For JANO Snakes & Ladders, if a player lands on a board square that says, “continuing your education,” they can climb up the ladder to a higher level leading to a brighter future. On the other hand, if the player decides to stop their education, they would slide down to a lower level, where the square says “early pregnancy,” which can pose major health risks in the real world.

In their free time at school, Unmi and her friends play customized board games to learn about health and nutrition issues. Photo: Sarah Easter/CARE

When asked what Unmi’s most favorite school activity was, she mentioned the school garden.

The JANO program also works with farmers, and carries that information through to the schools.

About 17000 farmers received training on climate-smart gardening, and there has been a 12.8 percent increase in the number of households practicing climate-smart techniques.

“I learned a lot about how to grow vegetables, different farming seasons,” Unmi says about the school garden where she works. “I even have my own garden at home now and grow vegetables for the family.”

Following in her father’s footsteps

Unmi’s father Swapan Kumar Roy, 43, is a farmer who also works as a village doctor. Last year, heavy rain and floods ravaged his paddy fields.

“It has impacted my family a lot.
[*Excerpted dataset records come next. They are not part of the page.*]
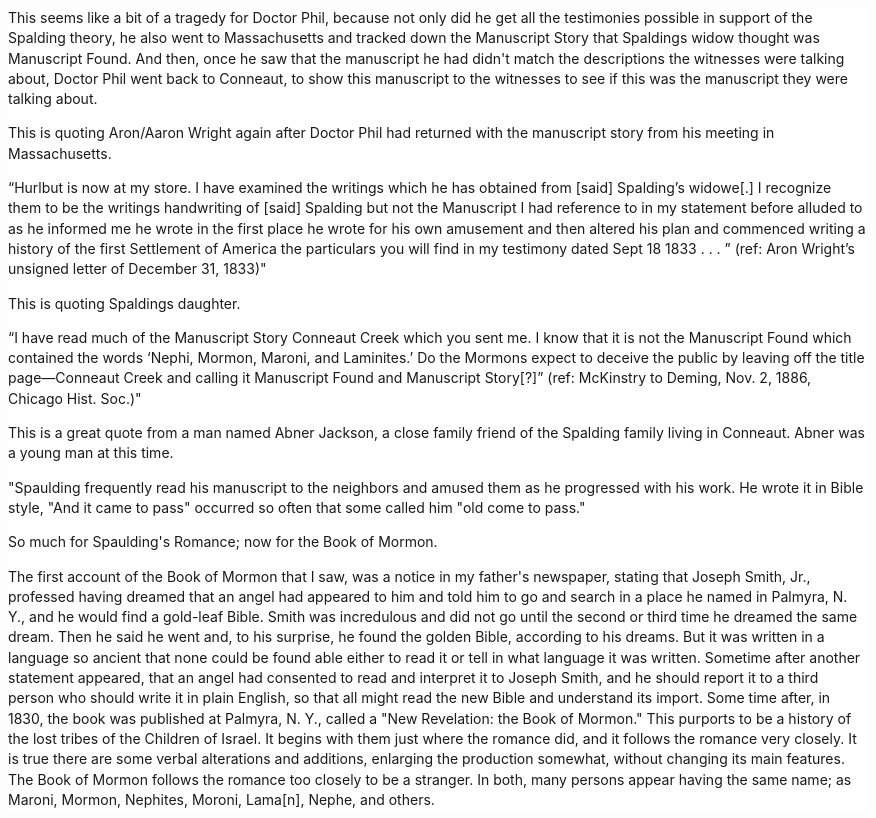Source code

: This seems like a bit of a tragedy for Doctor Phil, because not only did
he get all the testimonies possible in support of the Spalding theory,
he also went to Massachusetts and tracked down the Manuscript Story that
Spaldings widow thought was Manuscript Found. And then, once he saw that
the manuscript he had didn't match the descriptions the witnesses were
talking about, Doctor Phil went back to Conneaut, to show this
manuscript to the witnesses to see if this was the manuscript they were
talking about. 

This is quoting Aron/Aaron Wright again after Doctor Phil had returned
with the manuscript story from his meeting in Massachusetts.

“Hurlbut is now at my store. I have examined the writings which he has
obtained from \[said\] Spalding’s widowe\[.\] I recognize them to be the
writings handwriting of \[said\] Spalding but not the Manuscript I had
reference to in my statement before alluded to as he informed me he
wrote in the first place he wrote for his own amusement and then altered
his plan and commenced writing a history of the first Settlement of
America the particulars you will find in my testimony dated Sept 18 1833
. . . ” (ref: Aron Wright’s unsigned letter of December 31, 1833)"

This is quoting Spaldings daughter.

“I have read much of the Manuscript Story Conneaut Creek which you sent
me. I know that it is not the Manuscript Found which contained the words
‘Nephi, Mormon, Maroni, and Laminites.’ Do the Mormons expect to deceive
the public by leaving off the title page—Conneaut Creek and calling it
Manuscript Found and Manuscript Story\[?\]” (ref: McKinstry to Deming,
Nov. 2, 1886, Chicago Hist. Soc.)"

This is a great quote from a man named Abner Jackson, a close family
friend of the Spalding family living in Conneaut. Abner was a young man
at this time.

"Spaulding frequently read his manuscript to the neighbors and amused
them as he progressed with his work. He wrote it in Bible style, "And it
came to pass" occurred so often that some called him "old come to
pass."   
  
So much for Spaulding's Romance; now for the Book of Mormon.   
  
The first account of the Book of Mormon that I saw, was a notice in my
father's newspaper, stating that Joseph Smith, Jr., professed having
dreamed that an angel had appeared to him and told him to go and search
in a place he named in Palmyra, N. Y., and he would find a gold-leaf
Bible. Smith was incredulous and did not go until the second or third
time he dreamed the same dream. Then he said he went and, to his
surprise, he found the golden Bible, according to his dreams. But it was
written in a language so ancient that none could be found able either to
read it or tell in what language it was written. Sometime after another
statement appeared, that an angel had consented to read and interpret it
to Joseph Smith, and he should report it to a third person who should
write it in plain English, so that all might read the new Bible and
understand its import. Some time after, in 1830, the book was published
at Palmyra, N. Y., called a "New Revelation: the Book of Mormon." This
purports to be a history of the lost tribes of the Children of Israel.
It begins with them just where the romance did, and it follows the
romance very closely. It is true there are some verbal alterations and
additions, enlarging the production somewhat, without changing its main
features. The Book of Mormon follows the romance too closely to be a
stranger. In both, many persons appear having the same name; as Maroni,
Mormon, Nephites, Moroni, Lama\[n\], Nephe, and others.   
  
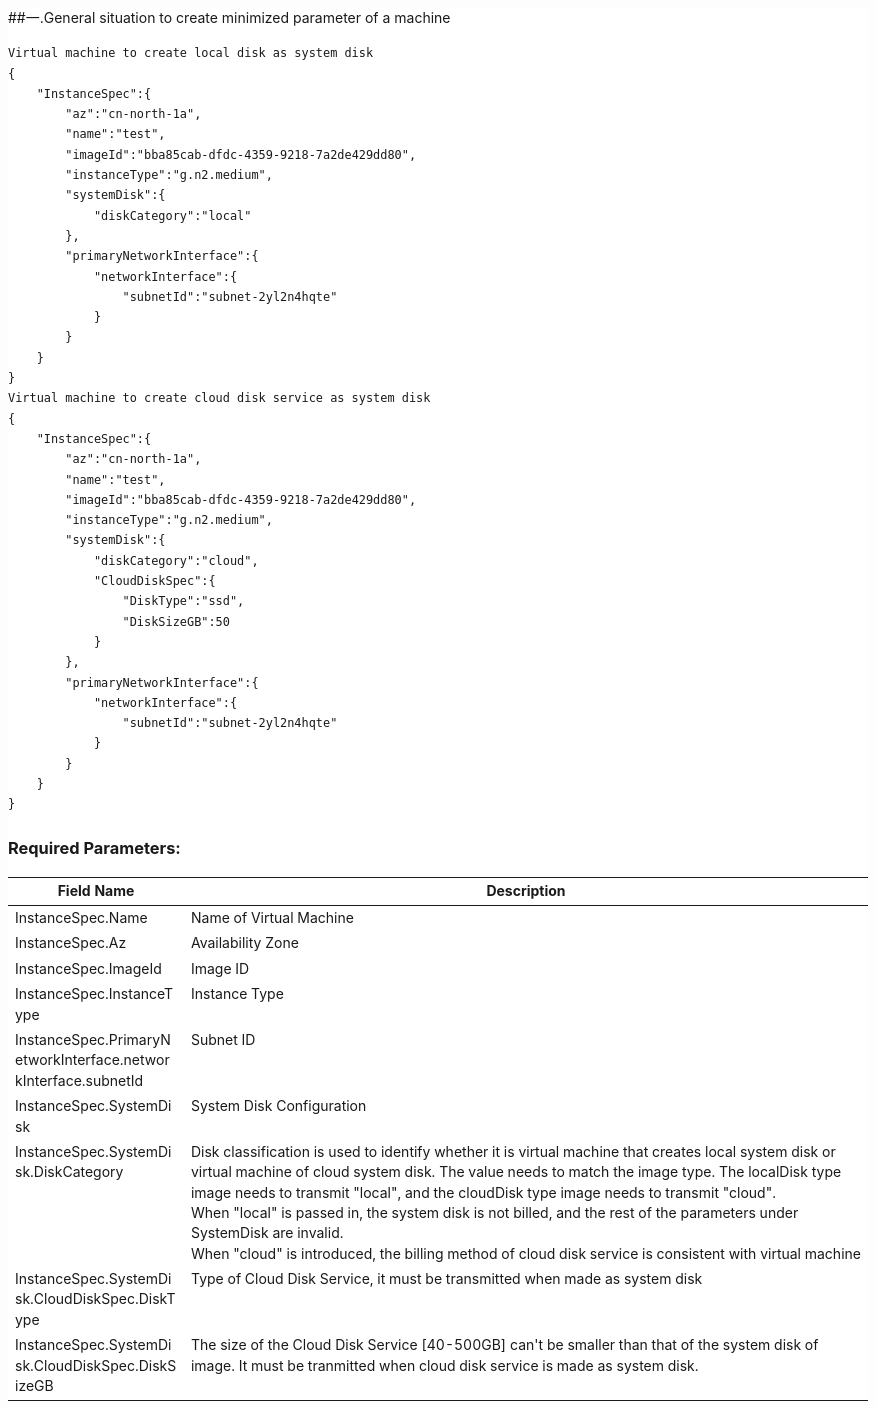 ##一.General situation to create minimized parameter of a machine

    Virtual machine to create local disk as system disk
    {
        "InstanceSpec":{
            "az":"cn-north-1a",
            "name":"test",
            "imageId":"bba85cab-dfdc-4359-9218-7a2de429dd80",
            "instanceType":"g.n2.medium",
            "systemDisk":{
                "diskCategory":"local"
            },
            "primaryNetworkInterface":{
                "networkInterface":{
                    "subnetId":"subnet-2yl2n4hqte"
                }
            }
        }
    }
    Virtual machine to create cloud disk service as system disk
    {
        "InstanceSpec":{
            "az":"cn-north-1a",
            "name":"test",
            "imageId":"bba85cab-dfdc-4359-9218-7a2de429dd80",
            "instanceType":"g.n2.medium",
            "systemDisk":{
                "diskCategory":"cloud",
                "CloudDiskSpec":{
                    "DiskType":"ssd",
                    "DiskSizeGB":50
                }
            },
            "primaryNetworkInterface":{
                "networkInterface":{
                    "subnetId":"subnet-2yl2n4hqte"
                }
            }
        }
    }
### Required Parameters:
|Field Name|Description|
|-|-|
|InstanceSpec.Name         | Name of Virtual Machine|
|InstanceSpec.Az           | Availability Zone|
|InstanceSpec.ImageId      | Image ID|
|InstanceSpec.InstanceType | Instance Type|
|InstanceSpec.PrimaryNetworkInterface.networkInterface.subnetId | Subnet ID|
|InstanceSpec.SystemDisk | System Disk Configuration|
|InstanceSpec.SystemDisk.DiskCategory| Disk classification is used to identify whether it is virtual machine that creates local system disk or virtual machine of cloud system disk. The value needs to match the image type. The localDisk type image needs to transmit "local", and the cloudDisk type image needs to transmit "cloud". <br>When "local" is passed in, the system disk is not billed, and the rest of the parameters under SystemDisk are invalid. <br>When "cloud" is introduced, the billing method of cloud disk service is consistent with virtual machine|
|InstanceSpec.SystemDisk.CloudDiskSpec.DiskType| Type of Cloud Disk Service, it must be transmitted when made as system disk |
|InstanceSpec.SystemDisk.CloudDiskSpec.DiskSizeGB| The size of the Cloud Disk Service [40-500GB] can't be smaller than that of the system disk of image. It must be tranmitted when cloud disk service is made as system disk.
I lost a lot of money, time, and food for my family. So, I am delighted that Unmi helps us with her garden,” he says.

Swapan treats people going from door-to-door, and he says he’s noticed the changes in the community since the JANO programs began.

“Earlier, most people preferred herbal solutions for illnesses or tried religious approaches and other misbeliefs. Now they reach out to me more frequently or visit nearby health facilities,” he says.

“Not only that, during the COVID-19 pandemic, many visited me for vaccination, which would not have been the case in the past. Now there is growing awareness as to how important it is to see a doctor. They have become more knowledgeable.”

86.6 percent of women and girls from the project working area managed to claim services from the local community clinics.

Such multi-faceted changes have been possible due to the unique interventions by JANO that are benefiting thousands. JANO has already reached over one million people, 61 percent of which are women.

Unmi now wishes to give something back to the local community, following in her father’s footsteps.

“I want to become a doctor. My favorite school subject is biology because I love learning about different bacteria and how the body works. I want to do what he [father] does and support my neighbors.”